:: EXERCISE DIRECTIONS ::
An exact copy of the data below is required; return it in full.

:: PROVIDED DATA ::
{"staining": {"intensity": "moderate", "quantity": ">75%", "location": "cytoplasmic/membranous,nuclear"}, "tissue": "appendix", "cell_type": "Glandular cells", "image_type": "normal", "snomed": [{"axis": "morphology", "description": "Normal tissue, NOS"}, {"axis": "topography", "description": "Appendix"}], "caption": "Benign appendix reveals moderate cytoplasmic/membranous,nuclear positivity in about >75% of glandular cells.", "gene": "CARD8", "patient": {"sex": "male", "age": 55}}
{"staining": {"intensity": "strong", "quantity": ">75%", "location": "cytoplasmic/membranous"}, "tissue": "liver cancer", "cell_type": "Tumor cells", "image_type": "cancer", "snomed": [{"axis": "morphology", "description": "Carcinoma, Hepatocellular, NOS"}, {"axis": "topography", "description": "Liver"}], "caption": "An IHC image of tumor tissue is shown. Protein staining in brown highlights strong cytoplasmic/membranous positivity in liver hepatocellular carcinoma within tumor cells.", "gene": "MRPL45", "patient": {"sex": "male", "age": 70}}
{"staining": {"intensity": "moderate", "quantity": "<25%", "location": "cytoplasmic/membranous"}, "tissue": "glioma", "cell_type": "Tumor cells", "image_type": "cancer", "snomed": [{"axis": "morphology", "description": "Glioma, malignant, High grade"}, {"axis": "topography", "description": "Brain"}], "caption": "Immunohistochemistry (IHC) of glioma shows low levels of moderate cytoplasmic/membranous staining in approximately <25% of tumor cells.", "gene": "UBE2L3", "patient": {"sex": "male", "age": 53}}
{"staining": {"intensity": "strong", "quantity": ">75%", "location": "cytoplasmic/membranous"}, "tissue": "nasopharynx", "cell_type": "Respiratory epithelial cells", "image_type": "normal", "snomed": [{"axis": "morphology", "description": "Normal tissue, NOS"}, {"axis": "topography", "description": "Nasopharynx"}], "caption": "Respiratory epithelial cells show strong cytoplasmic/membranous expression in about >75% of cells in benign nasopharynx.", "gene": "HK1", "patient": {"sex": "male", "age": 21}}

:: ANSWER BOX ::
{"staining": {"intensity": "moderate", "quantity": ">75%", "location": "cytoplasmic/membranous,nuclear"}, "tissue": "appendix", "cell_type": "Glandular cells", "image_type": "normal", "snomed": [{"axis": "morphology", "description": "Normal tissue, NOS"}, {"axis": "topography", "description": "Appendix"}], "caption": "Benign appendix reveals moderate cytoplasmic/membranous,nuclear positivity in about >75% of glandular cells.", "gene": "CARD8", "patient": {"sex": "male", "age": 55}}
{"staining": {"intensity": "strong", "quantity": ">75%", "location": "cytoplasmic/membranous"}, "tissue": "liver cancer", "cell_type": "Tumor cells", "image_type": "cancer", "snomed": [{"axis": "morphology", "description": "Carcinoma, Hepatocellular, NOS"}, {"axis": "topography", "description": "Liver"}], "caption": "An IHC image of tumor tissue is shown. Protein staining in brown highlights strong cytoplasmic/membranous positivity in liver hepatocellular carcinoma within tumor cells.", "gene": "MRPL45", "patient": {"sex": "male", "age": 70}}
{"staining": {"intensity": "moderate", "quantity": "<25%", "location": "cytoplasmic/membranous"}, "tissue": "glioma", "cell_type": "Tumor cells", "image_type": "cancer", "snomed": [{"axis": "morphology", "description": "Glioma, malignant, High grade"}, {"axis": "topography", "description": "Brain"}], "caption": "Immunohistochemistry (IHC) of glioma shows low levels of moderate cytoplasmic/membranous staining in approximately <25% of tumor cells.", "gene": "UBE2L3", "patient": {"sex": "male", "age": 53}}
{"staining": {"intensity": "strong", "quantity": ">75%", "location": "cytoplasmic/membranous"}, "tissue": "nasopharynx", "cell_type": "Respiratory epithelial cells", "image_type": "normal", "snomed": [{"axis": "morphology", "description": "Normal tissue, NOS"}, {"axis": "topography", "description": "Nasopharynx"}], "caption": "Respiratory epithelial cells show strong cytoplasmic/membranous expression in about >75% of cells in benign nasopharynx.", "gene": "HK1", "patient": {"sex": "male", "age": 21}}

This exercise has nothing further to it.